St James' third novel is an immensely satisfying ghost story, with a lonely, crumbling mansion on an isolated sea shore, complete with a dark secret; a house full of "madmen" -- really shell shocked soldiers; antagonistic coworkers; a possible love interest; a heroine who isn't quite what she says she is; and of course, a terrifying ghost.
It's 1919. Kitty Weekes has applied and been accepted as a nurse at Portis House, an asylum for soldiers who can't cope with returning to society post-WWI. Despite the fact that she's not a nurse, she falsifies her credentials to get the job, as she is desperate for a situation that will get her away from her violent father's reach.
But at Portis House, she realizes that something more than simple shell shock is traumatizing the men she's caring for. Why, for instance, are they all having the same terrifying nightmare? Her persistence and curiosity uncover some shocking truths about the family who built Portis House and then mysteriously disappeared years ago.
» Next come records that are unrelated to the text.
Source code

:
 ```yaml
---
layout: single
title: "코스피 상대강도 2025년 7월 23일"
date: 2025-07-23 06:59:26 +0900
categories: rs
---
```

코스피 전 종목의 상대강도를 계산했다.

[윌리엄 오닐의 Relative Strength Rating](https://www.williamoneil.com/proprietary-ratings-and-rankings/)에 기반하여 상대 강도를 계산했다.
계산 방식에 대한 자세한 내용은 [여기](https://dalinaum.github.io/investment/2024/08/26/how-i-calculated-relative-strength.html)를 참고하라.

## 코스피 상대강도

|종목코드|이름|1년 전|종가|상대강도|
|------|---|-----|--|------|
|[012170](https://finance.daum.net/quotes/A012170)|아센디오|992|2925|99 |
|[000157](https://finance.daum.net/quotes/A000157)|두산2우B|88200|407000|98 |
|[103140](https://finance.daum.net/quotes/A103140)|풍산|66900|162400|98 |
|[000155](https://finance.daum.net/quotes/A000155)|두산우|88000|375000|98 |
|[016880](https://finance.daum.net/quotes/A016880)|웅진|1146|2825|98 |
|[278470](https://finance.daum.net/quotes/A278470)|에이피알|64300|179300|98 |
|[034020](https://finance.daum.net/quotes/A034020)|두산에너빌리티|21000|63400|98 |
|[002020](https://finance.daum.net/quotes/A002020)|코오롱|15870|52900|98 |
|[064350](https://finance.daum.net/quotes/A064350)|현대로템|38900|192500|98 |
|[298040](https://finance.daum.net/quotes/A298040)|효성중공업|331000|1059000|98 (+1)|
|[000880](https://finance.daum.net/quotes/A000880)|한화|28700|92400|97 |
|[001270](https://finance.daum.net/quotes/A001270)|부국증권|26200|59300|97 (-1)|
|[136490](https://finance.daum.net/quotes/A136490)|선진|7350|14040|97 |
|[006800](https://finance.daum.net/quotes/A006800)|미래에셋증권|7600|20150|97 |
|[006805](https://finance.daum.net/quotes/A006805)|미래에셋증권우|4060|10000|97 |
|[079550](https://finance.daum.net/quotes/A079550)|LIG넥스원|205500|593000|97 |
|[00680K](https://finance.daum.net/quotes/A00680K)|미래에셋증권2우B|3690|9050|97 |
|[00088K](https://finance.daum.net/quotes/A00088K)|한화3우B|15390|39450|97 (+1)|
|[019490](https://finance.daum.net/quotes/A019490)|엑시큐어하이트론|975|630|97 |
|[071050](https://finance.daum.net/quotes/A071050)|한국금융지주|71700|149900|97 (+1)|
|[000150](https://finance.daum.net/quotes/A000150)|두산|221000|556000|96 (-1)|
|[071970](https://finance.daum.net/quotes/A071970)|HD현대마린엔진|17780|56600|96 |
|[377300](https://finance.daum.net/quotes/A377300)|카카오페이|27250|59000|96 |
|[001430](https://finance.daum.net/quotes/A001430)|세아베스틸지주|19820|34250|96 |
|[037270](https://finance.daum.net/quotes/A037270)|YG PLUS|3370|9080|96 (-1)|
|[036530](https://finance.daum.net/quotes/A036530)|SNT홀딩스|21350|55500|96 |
Kitty is an engaging heroine, intrepid and tough, even in the face of chilling danger. She observes and acts in equal measure, using her own experiences to analyze this current situation. I loved the creepiness of the story, and the romance element (Jack, a patient, reminded me very, very strongly of Captain Jack Harkness from Dr Who, and he's all I could picture...which isn't a bad thing...) As in her other two novels, St. James is able to create an elaborate story both around the heroine and the ghost/supernatural presences that the heroine encounters; both storylines mesh and work beautifully.
I thought the ending was bit inconclusive with this novel, though, and would have liked a more definite tying-up-of-loose-ends. Still, this was a spooky, entertaining, utterly convincing read. I really enjoyed reading it, as I have her first two books, The Haunting of Maddy Clare, and An Inquiry Into Love and Death. All three novels are set in England and follow romantic suspense genre expectations as set out by the greats like Mary Stewart or Victoria Holt. St James modernizes her approach though, and the heroines are strong and capable, making you want to cheer them on.
I like this kind of ghostly romantic tale, but even though I've read a lot of them, I found this one particularly chilling -- I had to stop reading it pre-bedtime as I was spooking myself with it! I guess that is a testament to the psychological power of the set-up in this novel. It's very well done, and I'd recommend it highly.
(* her last novel, Inquiry Into Love and Death, is on the OLA's Evergreen Award shortlist this year, so local Ontario readers, do pick it up if you can -- if you like it as much as I did you can always vote for it in October!)